Courts of Special Sessions act within a much narrower sphere than those which have the power to try graver causes of offenses, but within that restricted sphere have all the powers incidental to the proper discharge of duty. If they may not sentence for long terms, it is still just as essential to the exercise of the power to sentence at all that they shall be able to appoint the day when sentence shall pass, or to suspend sentence entirely or for a limited period. I can see no distinction between the incidental powers of courts in those respects, except as to the term of imprisonment.
This power is recognized, if not expressly given, by section 12 of the Penal Code, which provides as follows:
"The several sections of this Code, which declare certain crimes to be punishable as therein mentioned, devolve a duty upon the court authorized to pass sentence to determine and impose the punishment prescribed; but such court may in its discretion suspend sentence during the good behavior of the person convicted, where the maximum term of imprisonment prescribed by law does not exceed ten years and such person has never before been convicted of a felony."
This power to suspend was added to the section by the legislature of 1893, and modifies the provision of the Revised Statutes in regard to Courts of Special Sessions, now incorporated in section 717 of the Code of Criminal Procedure, which requires, upon a plea of guilty or conviction, the court to render judgment thereon of fine or imprisonment, or both.

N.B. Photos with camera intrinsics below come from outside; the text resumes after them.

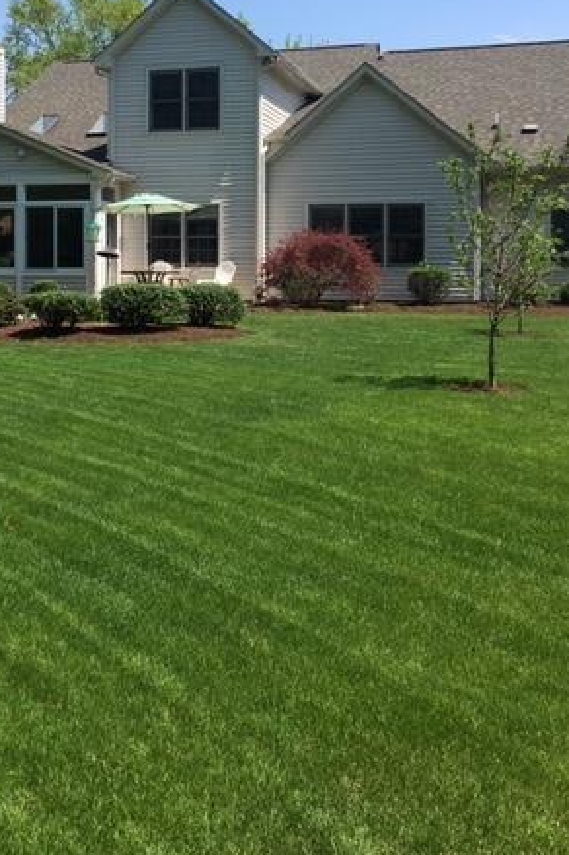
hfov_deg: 30.3
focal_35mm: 44
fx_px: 1045
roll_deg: +0.3
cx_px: 193
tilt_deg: -0.8
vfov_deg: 43.9
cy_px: 282
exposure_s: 1/1374
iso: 25
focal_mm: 4.15
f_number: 2.2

It may also be fairly argued that, for all the purposes of their action, Courts of Special Sessions are, by the Code of Criminal Procedure, section 11, now made courts of record, except as to the provisions of the Constitution providing for the removal of magistrates which may hold such courts.
Whether, by analogy, the provision of the Code of Criminal Procedure limiting the term in which the sentence may be imposed (§ 470a) is applicable to courts of Special Sessions or not is immaterial to the consideration of the legal question here involved.
It may, however, be fairly deemed a wise subject for legislative action to have the powers of magistrates sitting as Courts of Special Sessions more clearly defined in the respects indicated.
The prisoner is remanded to the custody of the superintendent of the penitentiary.